* [Collected data]:
===

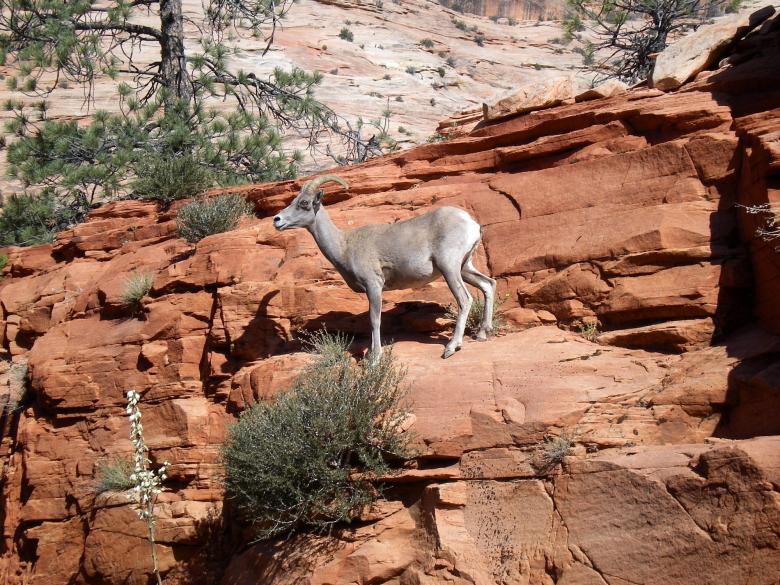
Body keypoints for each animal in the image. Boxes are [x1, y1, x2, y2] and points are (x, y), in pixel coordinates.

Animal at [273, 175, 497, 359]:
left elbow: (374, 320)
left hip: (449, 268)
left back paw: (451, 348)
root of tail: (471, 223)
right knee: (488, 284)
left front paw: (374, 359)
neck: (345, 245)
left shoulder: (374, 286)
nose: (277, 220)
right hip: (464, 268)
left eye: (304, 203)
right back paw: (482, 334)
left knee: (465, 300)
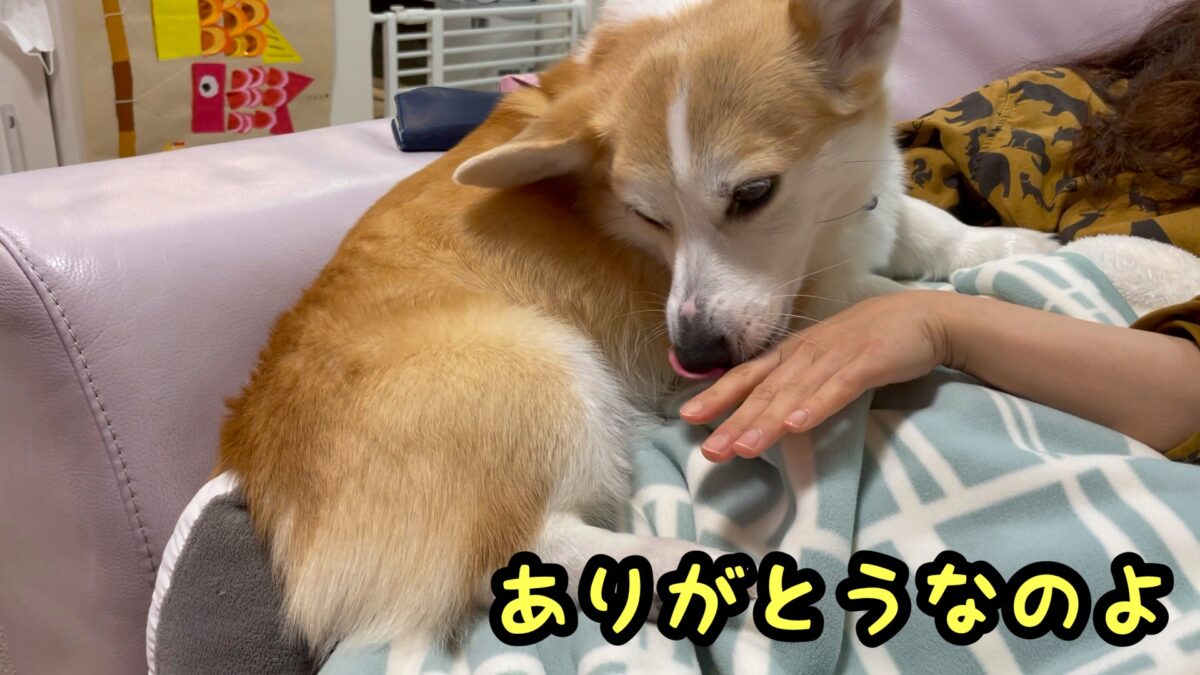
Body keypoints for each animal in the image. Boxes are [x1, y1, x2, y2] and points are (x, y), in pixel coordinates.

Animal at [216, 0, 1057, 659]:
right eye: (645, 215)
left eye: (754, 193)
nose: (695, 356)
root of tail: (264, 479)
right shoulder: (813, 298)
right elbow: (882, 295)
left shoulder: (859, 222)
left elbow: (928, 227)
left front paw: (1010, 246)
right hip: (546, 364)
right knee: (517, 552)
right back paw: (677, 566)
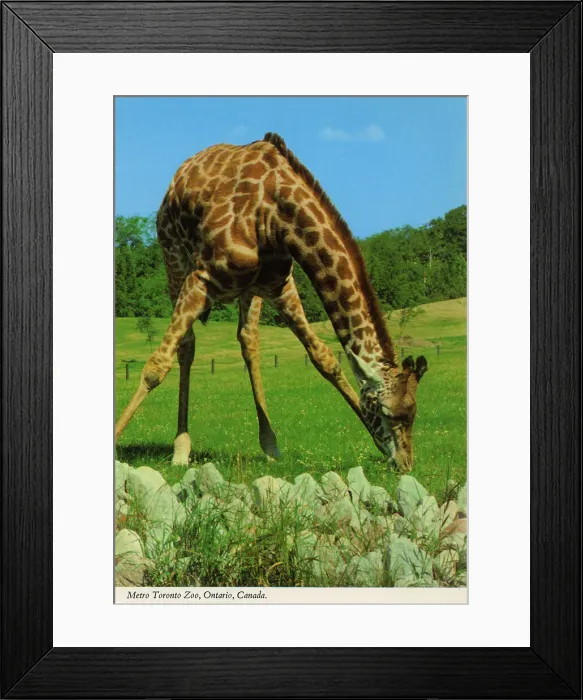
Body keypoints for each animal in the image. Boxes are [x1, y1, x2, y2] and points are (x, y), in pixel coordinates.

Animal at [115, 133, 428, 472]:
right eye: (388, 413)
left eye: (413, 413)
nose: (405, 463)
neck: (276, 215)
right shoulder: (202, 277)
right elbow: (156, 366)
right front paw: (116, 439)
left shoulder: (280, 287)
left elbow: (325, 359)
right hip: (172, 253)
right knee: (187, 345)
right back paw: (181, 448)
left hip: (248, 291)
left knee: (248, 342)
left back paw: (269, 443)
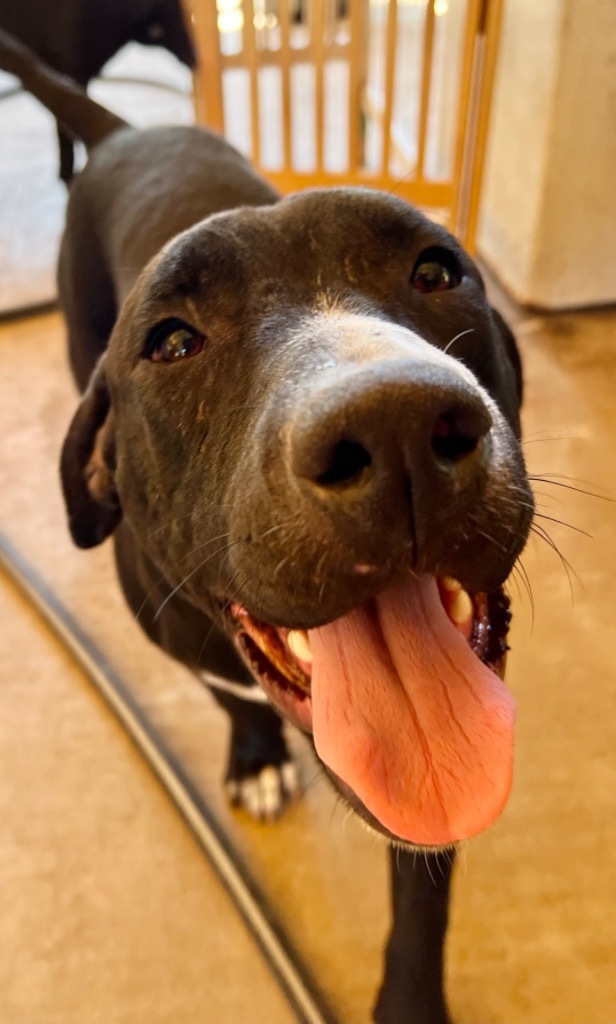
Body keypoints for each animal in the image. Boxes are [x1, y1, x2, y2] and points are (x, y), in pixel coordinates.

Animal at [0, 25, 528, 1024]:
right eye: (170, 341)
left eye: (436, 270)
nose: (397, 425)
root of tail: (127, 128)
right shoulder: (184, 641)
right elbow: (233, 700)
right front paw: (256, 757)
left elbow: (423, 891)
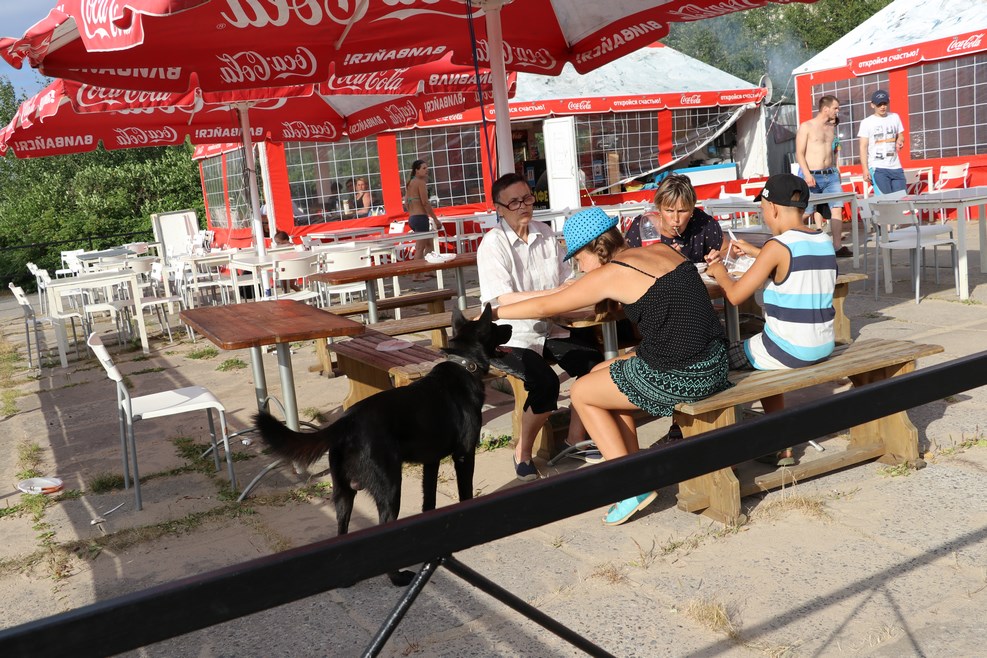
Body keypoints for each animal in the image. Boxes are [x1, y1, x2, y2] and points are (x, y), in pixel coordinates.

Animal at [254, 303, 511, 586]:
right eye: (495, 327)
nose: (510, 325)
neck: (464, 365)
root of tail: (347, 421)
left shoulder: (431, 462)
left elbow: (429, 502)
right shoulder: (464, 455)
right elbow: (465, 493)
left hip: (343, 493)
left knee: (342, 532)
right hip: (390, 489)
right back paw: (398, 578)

===

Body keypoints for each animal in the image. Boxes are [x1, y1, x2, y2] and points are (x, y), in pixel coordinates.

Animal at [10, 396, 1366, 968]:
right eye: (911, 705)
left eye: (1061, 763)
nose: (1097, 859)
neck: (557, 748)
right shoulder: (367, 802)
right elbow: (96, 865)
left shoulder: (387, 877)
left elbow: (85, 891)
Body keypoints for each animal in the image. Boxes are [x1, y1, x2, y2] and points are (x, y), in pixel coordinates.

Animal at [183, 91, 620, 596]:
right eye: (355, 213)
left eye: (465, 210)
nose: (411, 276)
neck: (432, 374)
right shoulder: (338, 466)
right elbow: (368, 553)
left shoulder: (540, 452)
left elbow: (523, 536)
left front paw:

===

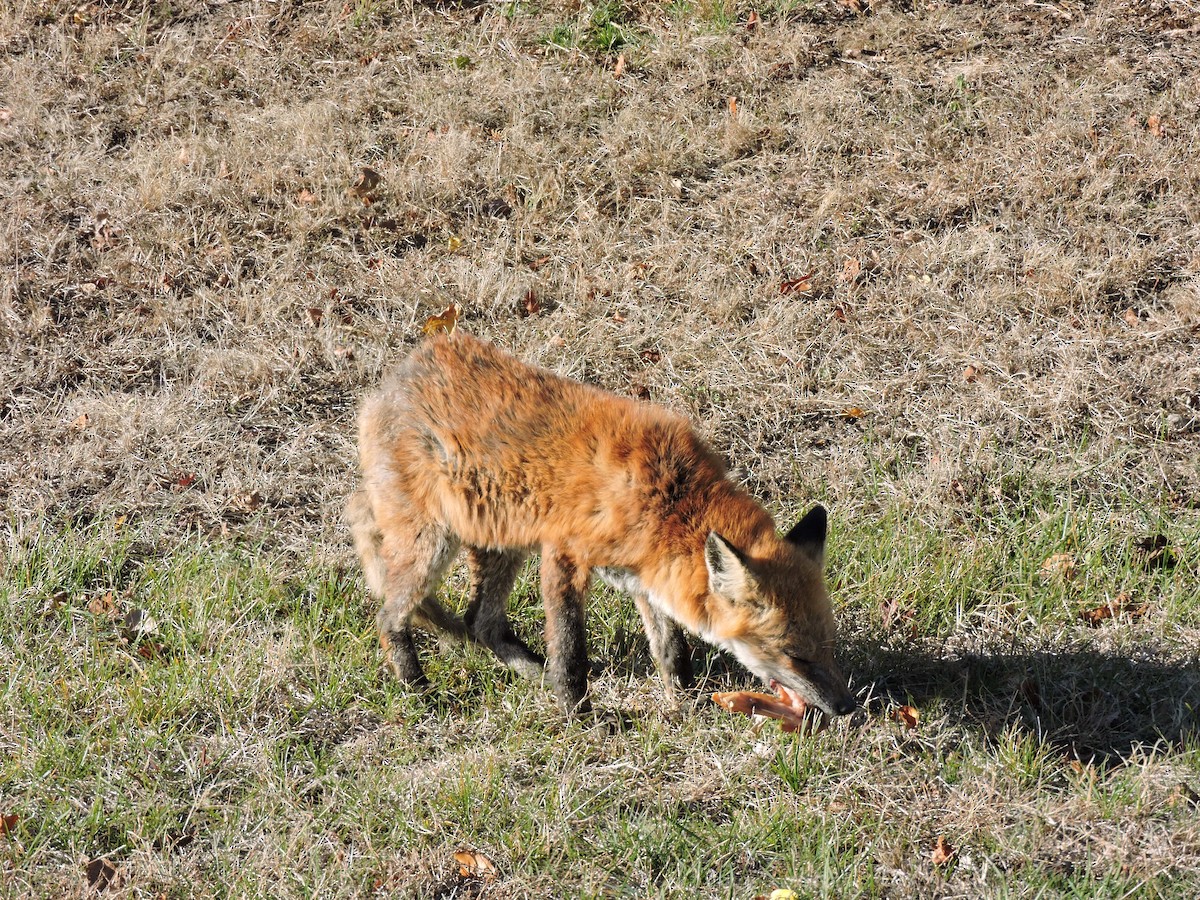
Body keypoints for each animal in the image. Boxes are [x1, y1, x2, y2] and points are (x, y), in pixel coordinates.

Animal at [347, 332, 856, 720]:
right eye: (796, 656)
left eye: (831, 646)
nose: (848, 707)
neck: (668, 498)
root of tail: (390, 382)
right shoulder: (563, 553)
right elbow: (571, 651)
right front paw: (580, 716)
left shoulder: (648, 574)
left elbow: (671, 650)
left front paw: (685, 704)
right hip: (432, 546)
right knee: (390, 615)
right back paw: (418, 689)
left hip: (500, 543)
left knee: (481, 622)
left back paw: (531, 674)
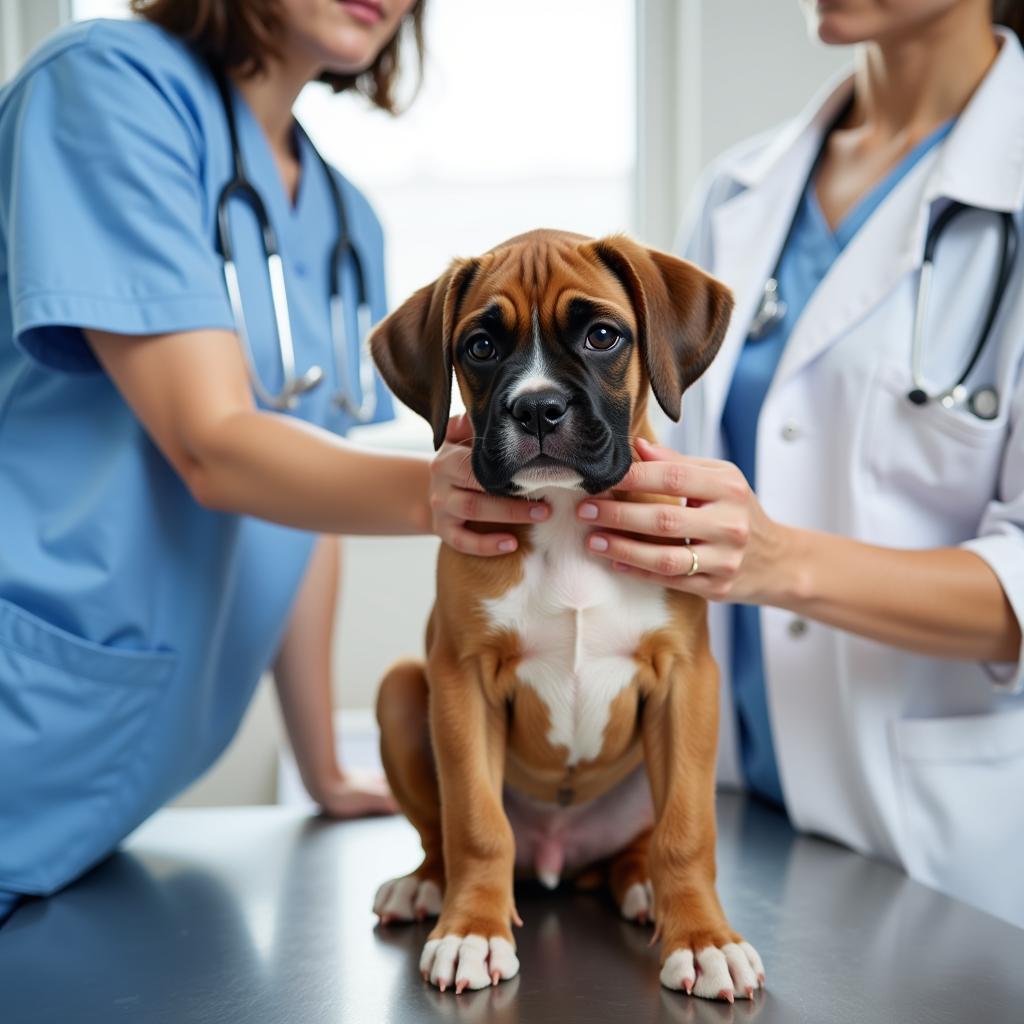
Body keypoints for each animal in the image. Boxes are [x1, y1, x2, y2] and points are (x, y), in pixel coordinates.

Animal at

===

Return the stretch of data that begins with the line showing "left shoulder: (859, 222)" and goes on through the line showing "left elbow: (423, 891)", exactly, with pictures removed.

left shoulder: (859, 222)
left elbow: (928, 227)
left front paw: (1010, 246)
right hip: (546, 364)
right knee: (517, 552)
right back paw: (677, 566)
Body keypoints for each animal in the image. Boxes are [x1, y1, x2, y2] and points are (x, y), in pixel coordinates.

Animal at [115, 133, 428, 472]:
right eye: (388, 413)
left eye: (413, 413)
nose: (405, 463)
neck: (276, 215)
right shoulder: (202, 277)
right elbow: (156, 366)
right front paw: (116, 439)
left shoulder: (280, 287)
left elbow: (325, 359)
right hip: (172, 253)
right knee: (187, 345)
right back paw: (181, 448)
left hip: (248, 291)
left knee: (248, 342)
left back paw: (269, 443)
Body keypoints for each animal in the image. Boxes are [x1, y1, x2, y2] and points are (x, y), in pixel coordinates.

Animal at [0, 25, 528, 1024]:
right eye: (170, 341)
left eye: (436, 270)
nose: (397, 425)
root of tail: (127, 128)
right shoulder: (184, 641)
right elbow: (233, 700)
right front paw: (256, 757)
left elbow: (423, 891)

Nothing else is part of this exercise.